もちろん実際の高橋留美子や江口寿史はエンターテイナーの本懐に従って「そういう描写が読者に受けるので、どんどん増やしていった」に過ぎず、別に未来におけるLGBTQA方面の発展を意識した訳でもなく、当時なりの時代的制約もそれなりに受けている。
とはいえ肝心なのは「前に向けて進み続ける」事だけで、皮肉にもこの路線の最終勝者となったのがロバート・ダウニー・Jr.演じるトニー・スターク=アイアンマンだった辺りの意外性…
- それまでの魔法少女ものにおいては「自分が普通の人間でない事」をカミングアウトする事が徹底してタブー視されてきたが、こうしてLGBTQA文化との融合を果たす過程でその側面が次第に形骸化されていく。

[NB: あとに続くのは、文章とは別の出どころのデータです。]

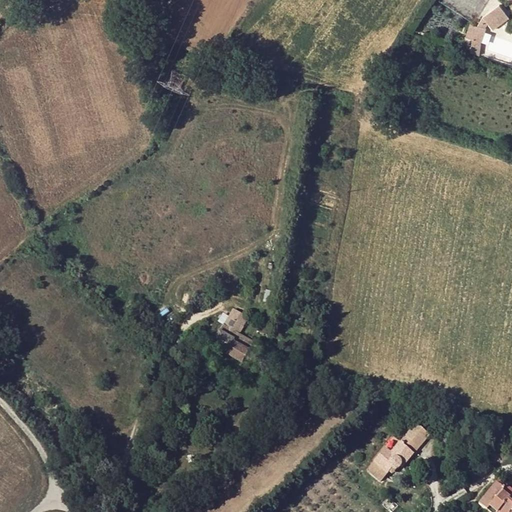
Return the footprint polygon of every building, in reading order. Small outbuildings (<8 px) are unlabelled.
[(492,30),(510,17),(501,4),(459,33),(474,54),(486,46),(480,37),(492,30)] [(234,315),(225,331),(236,338),(239,333),(255,343),(262,331),(234,315)] [(226,354),(236,338),(225,331),(215,347),(226,354)] [(255,343),(239,333),(236,338),(226,354),(243,364),(244,363),(247,365),(259,345),(255,343)] [(309,363),(305,381),(310,383),(314,364),(309,363)] [(366,470),(380,482),(385,476),(389,473),(393,468),(396,471),(401,466),(402,468),(414,454),(424,442),(410,430),(390,453),(385,448),(366,470)] [(461,439),(454,433),(449,438),(456,445),(461,439)] [(479,504),(487,511),(489,507),(495,511),(511,511),(511,501),(509,499),(502,493),(507,487),(499,480),(479,504)] [(511,491),(507,487),(502,493),(509,499),(511,495),(511,491)]
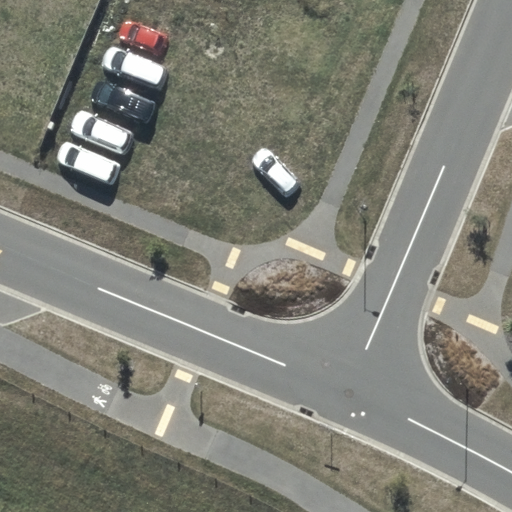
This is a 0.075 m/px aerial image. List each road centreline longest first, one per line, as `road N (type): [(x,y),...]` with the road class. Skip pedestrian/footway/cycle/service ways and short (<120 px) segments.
road 1 (residential): [(511,0),(348,390)]
road 2 (residential): [(0,247),(348,390)]
road 3 (residential): [(348,390),(511,471)]
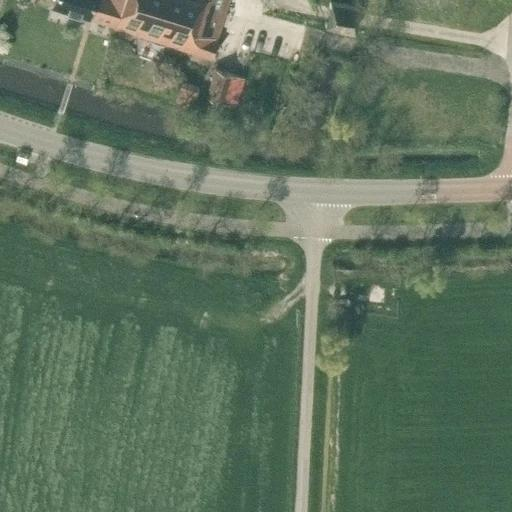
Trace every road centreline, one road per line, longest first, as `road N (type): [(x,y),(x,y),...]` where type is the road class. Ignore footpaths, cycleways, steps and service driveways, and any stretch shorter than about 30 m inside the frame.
road 1 (secondary): [(316,192),(184,178),(0,128)]
road 2 (unclassified): [(300,511),(316,192)]
road 3 (secondary): [(511,189),(316,192)]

- 流れの先陣を切ったのがアラン・ムーア原作「ウォッチメン(Watchmen、1986年〜1987年)」でありカミングアウト問題はロバート・ダウニー・Jr.演じるトニー・スタークの「I'm Iron Man」宣言のカタルシスへと結びついていく(2008年)。

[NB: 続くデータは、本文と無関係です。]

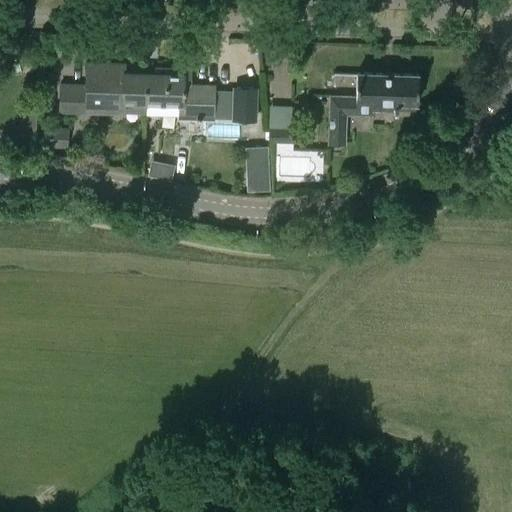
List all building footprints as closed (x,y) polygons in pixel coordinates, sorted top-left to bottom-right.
[(86,64),(85,85),(60,84),(59,110),(123,112),(123,102),(145,103),(146,74),(123,74),(124,65),(86,64)] [(146,74),(145,103),(179,104),(179,118),(213,119),(214,86),(189,86),(190,70),(155,68),(154,75),(146,74)] [(356,73),(355,97),(330,96),(329,143),(344,144),(345,113),(372,114),(372,109),(397,109),(397,102),(417,102),(418,74),(356,73)] [(294,129),(268,128),(268,142),(293,142),(294,129)] [(67,131),(43,130),(42,146),(66,147),(67,131)] [(34,132),(17,131),(16,141),(34,142),(34,132)] [(269,190),(268,146),(253,147),(255,190),(269,190)]
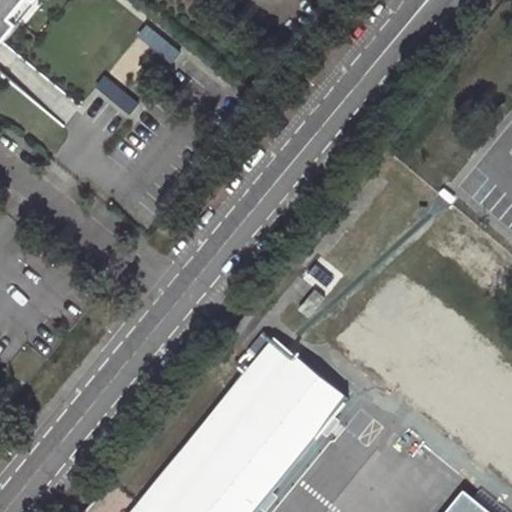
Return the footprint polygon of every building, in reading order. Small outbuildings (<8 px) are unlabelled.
[(0,0),(0,44),(16,24),(8,18),(23,0),(34,0),(35,1),(35,0),(0,0)] [(147,25),(138,36),(172,63),(181,52),(147,25)] [(105,74),(96,85),(130,113),(139,102),(105,74)] [(326,259),(352,281),(378,250),(351,228),(326,259)] [(511,480),(511,357),(397,264),(336,338),(511,480)] [(274,333),(126,511),(253,511),(350,394),(274,333)] [(359,467),(399,417),(374,398),(335,448),(359,467)] [(493,511),(463,488),(443,511),(493,511)]
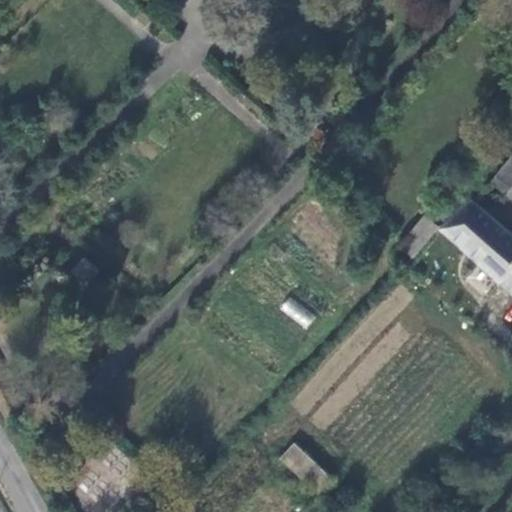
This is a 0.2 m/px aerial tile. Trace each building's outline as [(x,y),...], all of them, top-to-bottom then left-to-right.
[(511,148),(490,176),(511,194),(511,148)] [(439,227),(499,277),(511,261),(511,234),(482,210),(495,193),(482,183),(461,202),(439,227)] [(399,245),(411,255),(437,229),(423,216),(399,245)] [(511,261),(499,277),(511,287),(511,261)] [(333,480),(293,443),(281,457),(320,493),(333,480)]
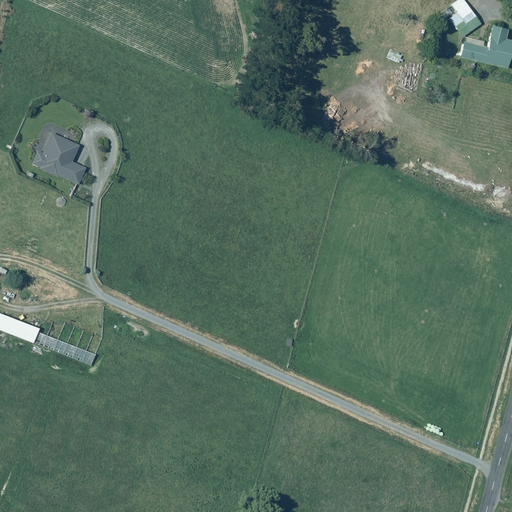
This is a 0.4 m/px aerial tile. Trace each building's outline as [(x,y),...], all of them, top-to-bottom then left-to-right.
[(480,23),(463,0),(456,0),(451,4),(456,12),(447,18),(460,37),(480,23)] [(460,41),(457,56),(506,68),(508,59),(511,60),(511,49),(510,49),(511,41),(503,39),(505,28),(492,25),(487,46),(482,45),(483,41),(464,37),(463,42),(460,41)] [(78,146),(50,133),(45,144),(40,142),(30,163),(77,184),(84,168),(71,162),(78,146)] [(37,328),(0,313),(0,330),(31,343),(37,328)] [(58,340),(37,332),(33,344),(91,366),(102,336),(65,322),(58,340)]
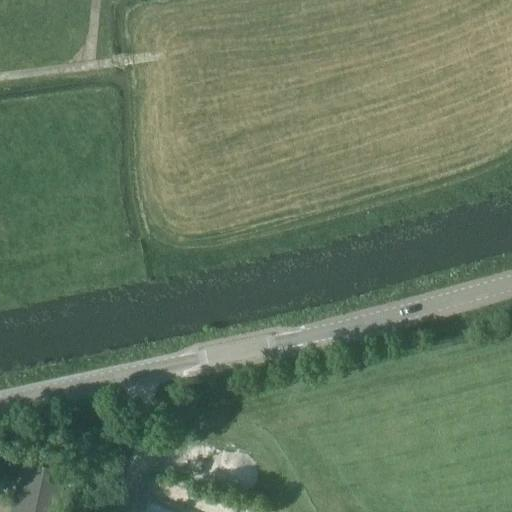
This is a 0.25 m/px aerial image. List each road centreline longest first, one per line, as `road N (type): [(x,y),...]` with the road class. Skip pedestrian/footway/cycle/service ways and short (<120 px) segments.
road 1 (tertiary): [(0,404),(387,318),(511,282)]
road 2 (track): [(115,511),(146,426),(141,372)]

まさにカミングアウト問題を巡って「魔法少女の世界」と「アメコミヒーローの世界」が邂逅した瞬間。そして「魔法少女まどかマギカ(2011年)」の国際的ヒットを受けて「髭面の魔法少女」なる新たな運動のシンボルが爆誕…
スペル違うけど、もしかしたらここでいう(ハイデガー用語における)真理(Aletheia)って王子様の助けを待つだけの姫君ではなく、自ら考え、行動する、やさしさと勇気と知恵を兼ね備えた、新しいヒロインを目指したダイアナ・コールス「アリーテ姫の冒険(The Clever Princess、原作1983年、片渕須直監督によるアニメ映画化2001年)」のヒロインたるアリーテ姫(Princess Arete)の名前の由来だったりする? 少なくとも冒頭「魔法は人間の手が生み出すものなのだから、全ての人間の手にそれを成し遂げる可能性があるはず。この私の手にだって…」なる姫の独白から始まり、彼女の「全てに受動的な大人の女性というステレオタイプな精神的牢獄」からの脱獄が描かれるこの物語もまた「真理(Aletheia)の顕現」を扱っている事実は動かないのである。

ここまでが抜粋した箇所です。